Among “the illiterate and ignorant people” of whom Luzhkov speaks, the paper says, were the writers Viktor Astafyev, Sergey Zalygin, Valentin Rasputin and Vasily Belov and scholars led by Academicians Aleksandr Yanshin and Dmitry Likhachev, who opposed the idea not only because of its cost but because of its certain harm to the environment.
If Luzhkov and Gryzlov get their way, the paper warns, the project now will be even more expensive and possibly even more harmful. The ecological threats have “in no way disappeared,” and current estimates of cost range from 25 to 40 billion US dollars, without taking into account any purchase of land!
Moreover, although China seems to be having some success with river diversion – and Beijing’s efforts may explain the appearance of these Russian proposals -- most efforts to move in that direction have failed – the Snow River project in Australia in the 1980s is a clear example – and the situation with regard to the countries in Central Asia is far from promising.
According to “Vedomosti,” “more than 90 percent of the irrigation canals” in that region are not lined with concrete and thus sending water there would be “pouring it into the sand,” even if the money could be found to pay for the entire project.
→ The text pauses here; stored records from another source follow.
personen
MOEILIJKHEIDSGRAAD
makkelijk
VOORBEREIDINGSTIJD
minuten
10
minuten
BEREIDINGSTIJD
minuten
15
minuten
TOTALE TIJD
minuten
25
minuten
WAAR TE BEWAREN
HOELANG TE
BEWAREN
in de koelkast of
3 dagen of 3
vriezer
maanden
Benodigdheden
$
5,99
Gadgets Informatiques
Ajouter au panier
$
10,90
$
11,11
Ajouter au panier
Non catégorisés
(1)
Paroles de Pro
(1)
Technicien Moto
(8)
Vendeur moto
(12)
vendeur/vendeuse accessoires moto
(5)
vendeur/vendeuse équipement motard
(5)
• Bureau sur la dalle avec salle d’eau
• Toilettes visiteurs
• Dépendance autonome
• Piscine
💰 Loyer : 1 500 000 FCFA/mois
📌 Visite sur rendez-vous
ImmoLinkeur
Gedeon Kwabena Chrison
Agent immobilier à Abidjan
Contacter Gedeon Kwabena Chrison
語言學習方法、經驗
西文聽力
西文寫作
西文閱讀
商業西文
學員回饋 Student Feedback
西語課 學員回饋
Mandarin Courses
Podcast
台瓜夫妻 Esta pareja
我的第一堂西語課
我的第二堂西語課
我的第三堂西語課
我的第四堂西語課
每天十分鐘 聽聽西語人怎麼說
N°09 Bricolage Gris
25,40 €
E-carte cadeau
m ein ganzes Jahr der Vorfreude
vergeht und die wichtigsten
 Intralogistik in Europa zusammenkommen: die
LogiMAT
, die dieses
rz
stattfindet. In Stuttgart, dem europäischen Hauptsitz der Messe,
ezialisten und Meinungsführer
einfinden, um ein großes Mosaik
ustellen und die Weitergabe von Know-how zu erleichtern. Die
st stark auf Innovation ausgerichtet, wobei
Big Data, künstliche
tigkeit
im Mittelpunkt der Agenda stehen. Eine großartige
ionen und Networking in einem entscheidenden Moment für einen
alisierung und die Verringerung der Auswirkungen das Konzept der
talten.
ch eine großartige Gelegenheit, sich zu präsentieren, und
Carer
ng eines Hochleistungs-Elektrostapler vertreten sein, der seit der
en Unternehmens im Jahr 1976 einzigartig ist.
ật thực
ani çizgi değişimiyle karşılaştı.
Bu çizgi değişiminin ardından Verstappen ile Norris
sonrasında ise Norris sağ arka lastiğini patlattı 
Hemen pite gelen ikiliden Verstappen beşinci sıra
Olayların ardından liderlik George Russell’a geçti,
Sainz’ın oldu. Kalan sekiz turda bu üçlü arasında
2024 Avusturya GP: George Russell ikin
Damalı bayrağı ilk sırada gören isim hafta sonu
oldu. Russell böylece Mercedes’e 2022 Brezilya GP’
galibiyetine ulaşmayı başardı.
But, if Soviet experience is any guide, Luzhkov and Gryzlov may not be thinking about that.
They may be focusing on the way in which even planning for such “gigantist” projects that will never be built can become an enormous source of money for officials corrupt or otherwise. To the extent that their ideas have an audience in the ruling party, some of the worst features of the country’s past may soon be recapitulated in the future in this area as well.